Interesting, if "mom wins" though!!
[the makings of a Novel, here!!]
for if she "WINS", this means that some other spirit will take my "office" there, in the afterlife, and when i finally arrive, I will do something else instead.
wow!
all my relatives and spirit-friends all get everything prepared for my arrival in heaven and i do not show up!
I remain on earth, jamming up Everything that they do! when i eventually DO arrive, maybe in 25 years, there is not even anyone there to greet me except the "angel" that has as her Service, to greet the alone-people-without-greeters! maybe THAT is what i can do, become one of the greeters of alone souls: let the actual Counseling "jobs" go to much much more Advanced spirits!!
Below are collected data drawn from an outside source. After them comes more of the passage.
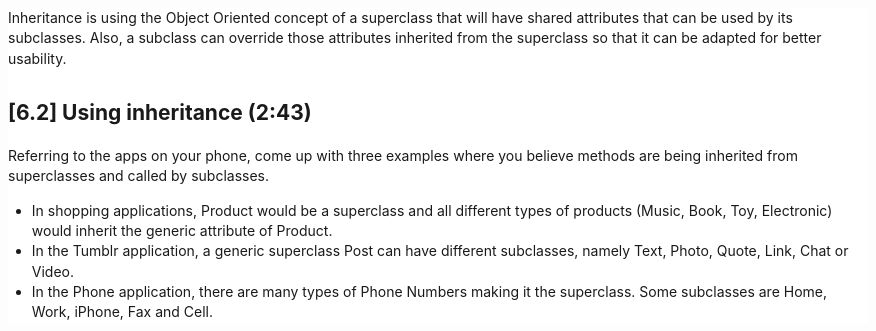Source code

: Inheritance is using the Object Oriented concept of a superclass that will have shared attributes that can be used by its subclasses. Also, a subclass can override those attributes inherited from the superclass so that it can be adapted for better usability.


[6.2] Using inheritance (2:43)
------------------------------
Referring to the apps on your phone, come up with three examples where you
believe methods are being inherited from superclasses and called by subclasses.

- In shopping applications, Product would be a superclass and all different types of products (Music, Book, Toy, Electronic) would inherit the generic attribute of Product.
- In the Tumblr application, a generic superclass Post can have different subclasses, namely Text, Photo, Quote, Link, Chat or Video.
- In the Phone application, there are many types of Phone Numbers making it the superclass. Some subclasses are Home, Work, iPhone, Fax and Cell.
anyway...what an interesting Karma! the ultimate "revolutionary"! An Old Soul who remains on earth beyond his time of Homecoming so that all of the Pre-birth, preplannings, for the Heavenlife, of that returning Old Soul....are overthrown, as he remains on earth: he is missing from the spot that he is to occupy in heaven, someone else has to fill that spot. He remains on earth for years and years. maybe like almost a new incarnation, a whole new Incarnation, in the same body, as "mom wins". when he finally arrives into the afterlife, he finds that the "career" that was set for him, there, when he was suppossed to have died, has long been filled by others; there is no place for him now...so thus Spirit finds something new, instead, for him to do.

thus, even if i have to move to some remote city, in june or august of 2002, i will visit the public library from time to time to post to this weblog journal, assuming blogger is also still alive! but i may have like a whol new incarnation, in the same body, if this August of 2002 sees me still here!